“Those children are sitting on the graves of their siblings,” said a Ugandan colleague, in a tragic reminder of the impact of childhood diseases in rural Africa.
Stanford bioengineering professor Manu Prakash, PhD, took this picture two weeks ago while conducting clinical field evaluations of his lab’s various ultra-low-cost disease diagnostics inventions.
His latest project is an electromagnetic patch that non-invasively detects live parasitic worms in infected patients.
To help test this novel idea, Prakash and co-investigator Judy Sakanari, PhD, a research pathologist at the UC San Francisco School of Medicine, received a $100,000 Grand Challenges Explorations award from the Gates Foundation.

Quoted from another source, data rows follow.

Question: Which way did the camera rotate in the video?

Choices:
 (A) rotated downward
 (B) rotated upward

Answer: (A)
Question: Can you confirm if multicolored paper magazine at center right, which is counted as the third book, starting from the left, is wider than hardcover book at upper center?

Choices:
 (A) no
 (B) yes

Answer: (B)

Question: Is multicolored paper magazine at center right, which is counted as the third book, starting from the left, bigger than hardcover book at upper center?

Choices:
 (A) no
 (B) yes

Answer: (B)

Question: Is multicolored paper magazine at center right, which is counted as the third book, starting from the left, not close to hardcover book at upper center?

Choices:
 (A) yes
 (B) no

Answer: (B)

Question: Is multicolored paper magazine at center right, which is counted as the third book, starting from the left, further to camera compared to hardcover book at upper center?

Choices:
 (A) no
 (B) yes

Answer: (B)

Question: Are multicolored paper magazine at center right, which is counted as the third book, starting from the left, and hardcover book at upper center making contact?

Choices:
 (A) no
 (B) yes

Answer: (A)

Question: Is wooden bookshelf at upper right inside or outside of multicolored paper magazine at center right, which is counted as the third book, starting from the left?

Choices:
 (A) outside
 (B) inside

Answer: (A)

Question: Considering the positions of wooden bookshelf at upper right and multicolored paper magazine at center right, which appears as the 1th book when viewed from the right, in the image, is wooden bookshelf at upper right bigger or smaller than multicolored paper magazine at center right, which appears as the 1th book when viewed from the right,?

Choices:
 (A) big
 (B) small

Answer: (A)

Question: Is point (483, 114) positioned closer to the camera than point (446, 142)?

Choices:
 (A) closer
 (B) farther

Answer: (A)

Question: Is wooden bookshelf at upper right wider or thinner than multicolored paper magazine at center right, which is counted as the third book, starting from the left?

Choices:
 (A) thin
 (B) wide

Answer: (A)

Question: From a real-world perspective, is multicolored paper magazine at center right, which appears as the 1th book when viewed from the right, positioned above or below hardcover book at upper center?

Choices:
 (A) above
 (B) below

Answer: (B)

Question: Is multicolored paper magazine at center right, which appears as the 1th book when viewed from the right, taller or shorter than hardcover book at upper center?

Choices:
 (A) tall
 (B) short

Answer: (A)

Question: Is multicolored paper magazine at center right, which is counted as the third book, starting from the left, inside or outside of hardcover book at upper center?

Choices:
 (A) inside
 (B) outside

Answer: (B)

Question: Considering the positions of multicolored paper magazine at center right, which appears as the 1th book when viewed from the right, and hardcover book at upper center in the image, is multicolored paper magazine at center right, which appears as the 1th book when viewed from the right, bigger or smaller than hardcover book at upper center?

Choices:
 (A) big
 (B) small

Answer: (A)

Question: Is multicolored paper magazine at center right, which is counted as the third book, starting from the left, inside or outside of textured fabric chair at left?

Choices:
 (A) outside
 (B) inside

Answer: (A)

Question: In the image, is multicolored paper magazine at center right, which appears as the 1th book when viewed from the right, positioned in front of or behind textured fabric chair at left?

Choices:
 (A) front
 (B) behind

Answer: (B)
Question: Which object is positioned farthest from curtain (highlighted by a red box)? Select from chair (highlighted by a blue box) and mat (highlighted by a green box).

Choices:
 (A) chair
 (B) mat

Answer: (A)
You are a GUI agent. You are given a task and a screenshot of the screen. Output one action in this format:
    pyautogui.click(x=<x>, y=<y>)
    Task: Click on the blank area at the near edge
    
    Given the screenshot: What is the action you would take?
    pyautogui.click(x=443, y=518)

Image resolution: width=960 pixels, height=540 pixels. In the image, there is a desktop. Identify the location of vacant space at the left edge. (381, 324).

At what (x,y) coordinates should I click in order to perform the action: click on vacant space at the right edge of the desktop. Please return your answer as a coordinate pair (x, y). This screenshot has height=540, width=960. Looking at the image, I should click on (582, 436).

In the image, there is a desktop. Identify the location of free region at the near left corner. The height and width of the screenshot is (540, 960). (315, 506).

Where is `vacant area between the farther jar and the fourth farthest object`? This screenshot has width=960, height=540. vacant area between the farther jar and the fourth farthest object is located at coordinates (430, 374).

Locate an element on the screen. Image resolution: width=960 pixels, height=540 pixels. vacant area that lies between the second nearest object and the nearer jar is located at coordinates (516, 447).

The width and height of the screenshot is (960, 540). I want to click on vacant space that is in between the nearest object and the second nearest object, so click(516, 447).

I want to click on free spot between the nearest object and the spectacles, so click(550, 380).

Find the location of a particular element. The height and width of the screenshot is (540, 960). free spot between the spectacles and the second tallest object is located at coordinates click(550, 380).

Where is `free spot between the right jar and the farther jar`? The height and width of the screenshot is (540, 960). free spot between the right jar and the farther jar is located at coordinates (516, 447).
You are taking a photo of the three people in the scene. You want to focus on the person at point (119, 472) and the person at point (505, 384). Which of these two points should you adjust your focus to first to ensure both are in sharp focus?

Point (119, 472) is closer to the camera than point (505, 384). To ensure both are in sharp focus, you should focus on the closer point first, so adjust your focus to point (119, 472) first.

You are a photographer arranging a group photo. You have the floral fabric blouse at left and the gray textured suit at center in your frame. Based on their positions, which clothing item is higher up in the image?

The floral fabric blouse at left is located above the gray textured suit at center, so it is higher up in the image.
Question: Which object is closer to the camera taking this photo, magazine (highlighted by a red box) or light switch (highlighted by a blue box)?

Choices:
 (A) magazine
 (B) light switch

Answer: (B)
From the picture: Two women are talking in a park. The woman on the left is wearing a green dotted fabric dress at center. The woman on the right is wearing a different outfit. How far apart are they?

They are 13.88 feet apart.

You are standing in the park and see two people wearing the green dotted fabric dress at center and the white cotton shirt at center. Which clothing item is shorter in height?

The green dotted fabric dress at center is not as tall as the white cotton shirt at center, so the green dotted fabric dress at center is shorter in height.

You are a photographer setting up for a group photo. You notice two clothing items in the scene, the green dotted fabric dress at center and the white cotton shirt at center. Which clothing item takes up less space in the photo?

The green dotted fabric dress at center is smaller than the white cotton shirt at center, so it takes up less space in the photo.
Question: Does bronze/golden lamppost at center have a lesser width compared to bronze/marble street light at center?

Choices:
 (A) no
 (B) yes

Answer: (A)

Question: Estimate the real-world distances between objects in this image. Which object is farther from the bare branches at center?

The first prototypes will be used to detect the worm that causes onchocerciasis, or “river blindness,” which afflicts approximately 37 million people in Africa, Central and South America, and Yemen. Transmitted through repeated bites of blackflies, it is a major cause of preventable blindness.
Current diagnostic methods require the use of expensive ultrasound equipment to determine whether parasitic worms are alive under the skin or inside lymph nodes. Prakash’s more frugal design consists of a Bandaid-sized patch embedded with a sensitive sensor that detects minute electrical changes when worms wiggle under the skin or form calcified cysts. He expects that the final device will cost less than $10 and will be easier to use in rural settings.
Prakash and Jim Cybulski, a Stanford mechanical engineering PhD student, were also working at several sites to clinically evaluate “Foldscope,” an inexpensive microscope made of folded paper that is being mass produced and used for diagnosing diseases like malaria, schistosomiasis, African sleeping sickness, tuberculosis and various filarial diseases in field conditions. Cybulski recently won a Global Health Equity Scholars Fellowship (NIH-funded) for field testing this device.
The magnitude of the malaria problem in Uganda, which has one of the highest rates of infected mosquitoes in the world, became crystal clear during their trip.
“There was one hut where we trapped 400 mosquitoes in one night,” said Prakash. “And some public health centers that we visited had almost 100 malaria cases per day, with mothers of large families bringing in at least one child a week for testing.”
He added, “Being in the field gives meaning to working in global health. It teaches you empathy, a driving force so strong that transforms ideas into actions.”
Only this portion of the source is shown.